In a way, though, I’m on my own. It is rarely recognized that single people are targets of microaggressions. Yoon, for instance, said:
“Microaggressions are often discussed in a racial context, but anyone in a marginalized group — be it as a result of their gender, sexual orientation, disability or religion — can experience one.”
Marital status or relationship status did not get mentioned. Neither did the status often confused with marital status – parental status.
What are microaggressions?
Referring to a book on microaggressions by Professor Derald Wing Sue, Yoon defines microaggressions as:
“the everyday slights, indignities, put-downs and insults that members of marginalized groups experience in their day-to-day interactions with individuals who are often unaware that they have engaged in an offensive or demeaning way.”
Two points are important. First, these are relatively minor infractions – hence, the “micro” part of microaggressions. Second, the people responsible for the microaggressions often do not realize that there is anything wrong with what they did or said.
Even when infractions are serious, people don’t recognize them as illegitimate when they happen to single people
When it comes to the familiar territories such as race and gender, people at least realize that the broader, more serious category of offences exists. They know there is such a thing as racism and sexism. The same is not true of singlism. Most people have never heard of it. When a blatant example is described, they think it is justified.
My colleagues and I documented this in the domain of housing discrimination.
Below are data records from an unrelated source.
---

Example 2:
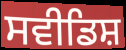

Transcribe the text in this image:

ਸਵੀਡਿਸ਼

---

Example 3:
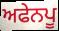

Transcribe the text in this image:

ਅਫੇਨਪੂ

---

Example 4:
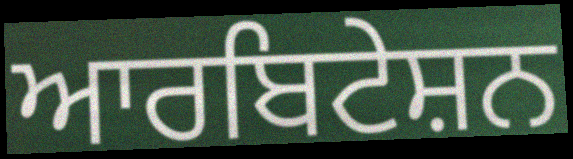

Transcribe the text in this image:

ਆਰਬਿਟੇਸ਼ਨ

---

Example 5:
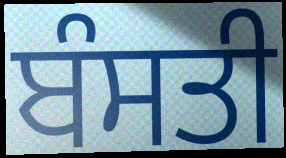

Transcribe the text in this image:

ਬੰਸਤੀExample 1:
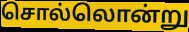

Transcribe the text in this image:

சொல்லொன்று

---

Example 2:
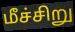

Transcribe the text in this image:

மீச்சிறு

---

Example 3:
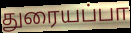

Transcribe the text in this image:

துரையப்பா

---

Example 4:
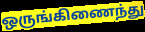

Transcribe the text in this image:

ஒருங்கிணைந்து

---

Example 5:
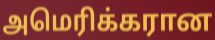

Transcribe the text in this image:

அமெரிக்கரான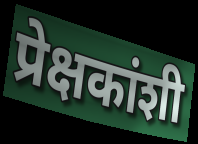
प्रेक्षकांशीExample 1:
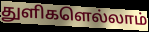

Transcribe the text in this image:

துளிகளெல்லாம்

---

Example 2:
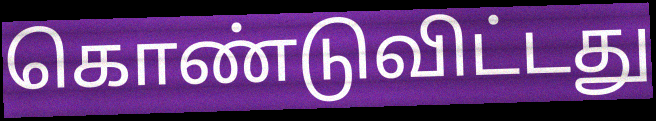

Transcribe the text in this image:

கொண்டுவிட்டது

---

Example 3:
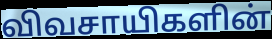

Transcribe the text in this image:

விவசாயிகளின்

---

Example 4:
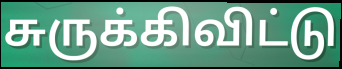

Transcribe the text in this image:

சுருக்கிவிட்டு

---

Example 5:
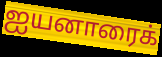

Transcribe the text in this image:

ஐயனாரைக்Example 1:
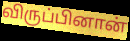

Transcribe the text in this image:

விருப்பினான்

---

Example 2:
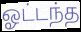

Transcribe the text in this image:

ஓட்டந்த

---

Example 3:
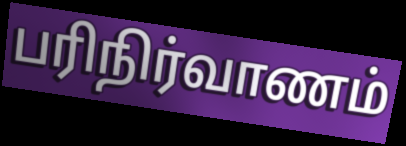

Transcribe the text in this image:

பரிநிர்வாணம்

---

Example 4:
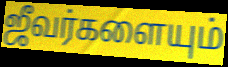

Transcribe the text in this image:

ஜீவர்களையும்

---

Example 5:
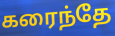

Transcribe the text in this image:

கரைந்தே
Told about a landlord who rented to a white person, even though a black person offered to pay more, people called it what it was – discrimination. They said it was illegitimate. They did the same when a landlord rented to a man when a woman offered to pay more, or a heterosexual when a lesbian or gay man offered to pay more, or a thin person when an obese person offered to pay more.
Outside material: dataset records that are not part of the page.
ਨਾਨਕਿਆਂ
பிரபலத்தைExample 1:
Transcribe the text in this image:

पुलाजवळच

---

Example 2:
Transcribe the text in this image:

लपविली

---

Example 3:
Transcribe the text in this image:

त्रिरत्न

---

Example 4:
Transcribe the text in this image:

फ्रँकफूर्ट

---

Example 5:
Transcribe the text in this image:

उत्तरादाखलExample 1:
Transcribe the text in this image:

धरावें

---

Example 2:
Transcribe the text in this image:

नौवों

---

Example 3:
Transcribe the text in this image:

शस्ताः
When a landlord rented to a married person when the single person offered to pay more, though, people mostly thought that was fine. When we asked why the landlord chose the married person, participants rarely gave the same answer they gave when asked about the other decisions, that the landlord was prejudiced and was practicing discrimination. Instead, they most often said that the landlord favored the married person because the person was married – as if that in itself was a sufficient explanation.